> _Textauszug_
******************************
Datenschutzrechtliche Problemfelder des elektronischen Personalausweises ab dem 01.11.2010

Ab dem 01. November 2010 wird von den deutschen Behörden nur noch der elektronische Personalausweis ausgestellt und damit auf längere Sicht der bisherige Ausweis komplett ersetzt. Die Einführung des neuen elektronischen Personalausweises basiert auf dem Gesetz über Personalausweise und den elektronischen Identitätsnachweis (kurz Personalausweisgesetz, PAuswG) von Ende 2008.

Nachdem der Bundesrat bereits im Februar 2009 seine Zustimmung erteilt hat, wird das Gesetz nun im kommenden November in Kraft treten.

Aus datenschutzrechtlicher Sicht ist das neue Ausweisdokument für Bürger der Bundesrepublik

Deutschland bereits heftig in Kritik geraten. Während beim derzeitigen Personalausweis die Daten

nur optisch ausgelesen werden können, werden die Daten beim neuen Personalausweis im Scheckkartenformat auf einem Chip mit PIN-Abfrage digital abgespeichert. In seiner hoheitlichen Funktion als Personaldokument können auch biometrische Informationen wie ein digitalisiertes biometrisches Passbild (verpflichtend) sowie freiwillig die Fingerabdrücke des rechten und linken Zeigefingers abgespeichert werden (optional; anders der elektronische Reisepass [sog. „ePass“], wo dies verpflichtend ist), womit sich der Inhaber des Ausweises auch über das Internet – bei entsprechend vorhandenem Lesegerät – ausweisen kann. Allerdings muss dann auf der Webseite durch Zertifikate sichergestellt werden, dass der jeweilige Seiteninhaber auch berechtigt ist, den Ausweis digital auszulesen.
******************************
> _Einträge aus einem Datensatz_
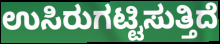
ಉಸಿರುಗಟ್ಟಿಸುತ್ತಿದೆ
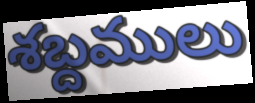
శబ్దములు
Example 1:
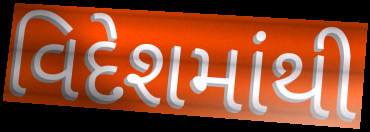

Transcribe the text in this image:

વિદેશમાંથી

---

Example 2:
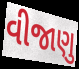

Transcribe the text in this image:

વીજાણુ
******************************
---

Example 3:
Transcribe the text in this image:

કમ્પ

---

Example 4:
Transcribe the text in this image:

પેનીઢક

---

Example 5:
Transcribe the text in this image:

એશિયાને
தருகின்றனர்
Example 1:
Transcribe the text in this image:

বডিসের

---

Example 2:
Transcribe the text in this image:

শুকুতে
******************************
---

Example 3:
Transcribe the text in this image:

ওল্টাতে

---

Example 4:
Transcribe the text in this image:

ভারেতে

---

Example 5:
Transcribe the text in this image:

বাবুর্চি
******************************
> _Aufgabe 1_
Welche Fingerabdrücke können laut dem Text zum elektronischen Personalausweis freiwillig auf dem Ausweis gespeichert werden?
> _Aufgabe 2_
Gib aus dem Text zum elektronischen Personalausweis die Passage von „Ab dem 01. November“ bis einschließlich „in Kraft treten.“ wörtlich wieder.
Die Einträge stammen aus einer anderen Quelle.

> _Lösung 1_
Die Fingerabdrücke des rechten und linken Zeigefingers.

> _Lösung 2_
Ab dem 01. November 2010 wird von den deutschen Behörden nur noch der elektronische Personalausweis ausgestellt und damit auf längere Sicht der bisherige Ausweis komplett ersetzt. Die Einführung des neuen elektronischen Personalausweises basiert auf dem Gesetz über Personalausweise und den elektronischen Identitätsnachweis (kurz Personalausweisgesetz, PAuswG) von Ende 2008.

Nachdem der Bundesrat bereits im Februar 2009 seine Zustimmung erteilt hat, wird das Gesetz nun im kommenden November in Kraft treten.